EXERCISE PASSAGE START

TOR protein could be key to control of plant growth | AGÊNCIA FAPESP

A deeper understanding of this kinase and its genetic manipulation would open up new ways to increase biomass quantity and quality (photo: Arabidopsis thaliana/Wikimedia Commons)

TOR protein could be key to control of plant growth

August 10, 2016

By José Tadeu Arantes  |  Agência FAPESP – Sugar molecules resulting from CO2 fixation in photosynthesis are the primary source of the biochemical energy that sustains plant growth and development. Under the right environmental conditions, abundant energy is available to plants, allowing them to grow efficiently and accumulate biomass, including cellulose, the main source of carbon for the production of second-generation bioenergy. Now, new research has shown that target of Rapamycin (TOR) protein may be key to optimizing the process.

TOR is a kinase that controls cell growth in response to nutrients such as nitrogen. It was discovered through the use of rapamycin, an antibiotic that blocks its action. Since this discovery, several studies have indicated that TOR has a key role in the process of cell growth and division in all eukaryotes (organisms composed of cells that each contain a nucleus). TOR is practically omnipresent in the living world, regulating the growth of a vast array of organisms, from fungi to humans.

In “TOR Signaling and Nutrient Sensing”, published in the Annual Review of Plant Biology, researchers from several countries, including two from Brazil, Camila Caldana and Michel Vincentz, highlight the role of TOR in the regulation of vital processes.

Caldana is affiliated with the National Bioethanol Science & Technology Laboratory (CTBE), which belongs to the National Energy & Materials Research Center (CNPEM) in Campinas, São Paulo State. Vincentz is a professor at the University of Campinas’s Biology Institute (IB-UNICAMP). Both receive support from FAPESP for their research.

Caldana’s project ( entitled “Regulation of plant growth by the target of rapamycin (TOR) pathway” is funded by FAPESP under the Young Investigators in Emerging Institutions Program.

Vincentz has a regular grant from FAPESP for the project entitled “Defining the architecture of the gene regulatory network related to AtbZIP63”.

EXERCISE PASSAGE END
MATERIAL PROVIDED START

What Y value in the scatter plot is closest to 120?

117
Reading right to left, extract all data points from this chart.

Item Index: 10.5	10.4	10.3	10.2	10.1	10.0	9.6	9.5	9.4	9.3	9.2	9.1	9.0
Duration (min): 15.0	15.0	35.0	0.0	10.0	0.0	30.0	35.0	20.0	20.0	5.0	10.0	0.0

MATERIAL PROVIDED END

◆ **TASKS**:
1 > Using the TOR protein article, answer the following:
(a) The use of which antibiotic led to the discovery of TOR?
(b) In which journal was "TOR Signaling and Nutrient Sensing" published?
(c) Under which FAPESP program is Caldana's project funded?
2 > Restate word for word the part of the TOR protein article from "Caldana’s project ( entitled" up to and including "Emerging Institutions Program.".
3 > Take the TOR protein article further, starting after its last sentence.

◆ **ANSWERS TO THIS EXERCISE**:
1 >
(a) Rapamycin.
(b) The Annual Review of Plant Biology.
(c) The Young Investigators in Emerging Institutions Program.

2 >
Caldana’s project ( entitled “Regulation of plant growth by the target of rapamycin (TOR) pathway” is funded by FAPESP under the Young Investigators in Emerging Institutions Program.

3 >
“Integration between environmental signals, such as water, nutrients, temperature and light, and intracellular processes, such as cell growth and metabolism, is a condition for life. Cells must respond appropriately to the environment to survive and multiply. One of the signaling pathways that ensures this integration involves TOR,” Vincentz told Agência FAPESP.

“If the environmental factors are favorable, this pathway is triggered so that cell multiplication and growth can occur. When the environmental factors become unfavorable, it’s interrupted and other pathways are activated, including one controlled by the kinase SnRK1, which has an antagonistic function. This preserves energy metabolism until favorable conditions return.”

To take only two among many possible examples, TOR participates in both the growth of both plants and cancer cells. Enhancing growth in plants is of considerable interest because it promotes higher crop yield and biomass production. In cancer, however, the goal is to develop drugs that inhibit cell multiplication. Hence, it is important to study the actions of these kinases, as well as their targets and antagonists, in depth.

“TOR promotes growth, and SnRK1 limits growth by making the plant redirect its metabolism and tap into its reserves,” Caldana said. “Our studies show that these two antagonistic kinases play key roles in the balanced use of carbon and in energy metabolism, among other processes. Hence, there is strong interest in understanding how the two pathways interact.”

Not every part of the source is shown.